L’ASSASSINIO Di Profio, reo confesso del delitto, ha ucciso Annalisa Giordanelli medico condotto di Cetraro e cognata dell’omicida colpendola con un piede di porco alla testa. La donna stava facendo jogging sul lungomare della città tirrenica quando è stata raggiunta dal suo aguzzino. Alla base dell’efferato delitto ci sono i rapporti familiari, infatti, pare che la dottoressa avesse condiviso la scelta di sua sorella nel voler divorziare dal marito e questo atteggiamento non è stato affatto gradito da Di Profio.

L’ABBREVIATO Il quadro indiziario è stato sin dall’inizio talmente chiaro da far ritenere il «caso blindato» anche perché Di Profio già nell’immediatezza dei fatti aveva confessato l’omicidio.

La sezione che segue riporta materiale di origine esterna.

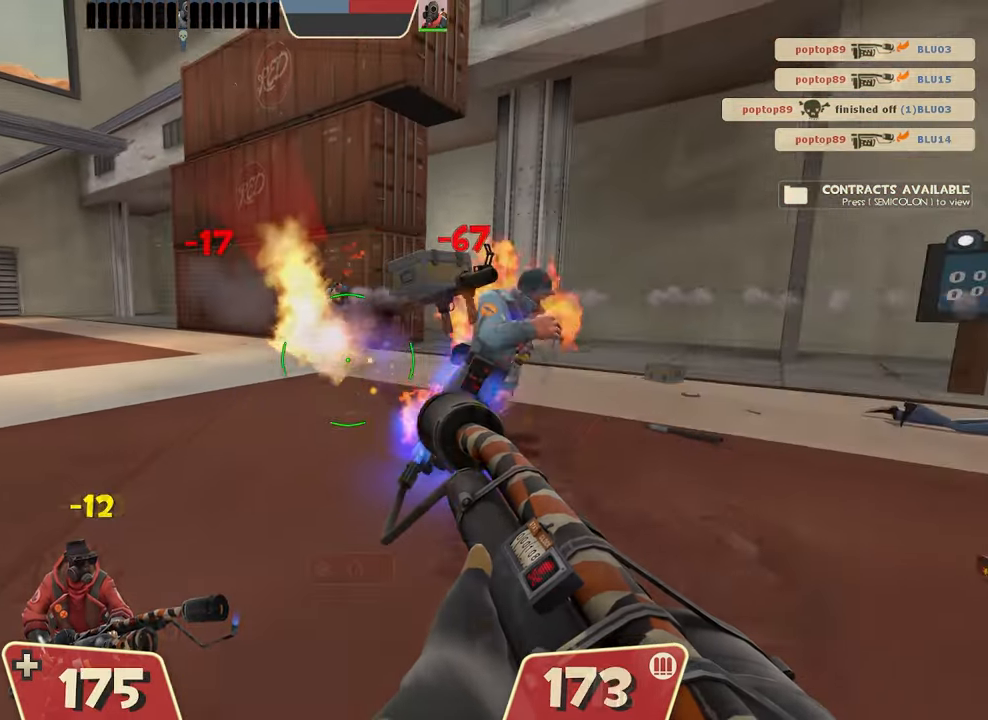
{"buttons": [], "left_stick": "down", "events": [[51, "left_stick", "down-right"], [267, "left_stick", "down"], [284, "R2", "up"]]}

L’avvocato Fonte, in Assise, riuscì a convincere la corte sulla richiesta di abbreviato condizionato alla perizia psichiatrica depositando copia del verbale del novembre 2016, la consulenza redatta dal consulente di parte, il verbale di interrogatorio di Di Profio, e la consulenza psichiatrica del dottore Pantusa. Sia il pm Maria Francesca Cerchiara che i legali di parte civili si opposero alla richiesta perché convinti che sostanzialmente non esiste una prova che possa motivare il vizio di mente e che si tratti di una prova antecedente al feroce delitto. Durante il processo si sono costituite parti civili la moglie dell’imputato, il marito, la sorella e la madre della vittima.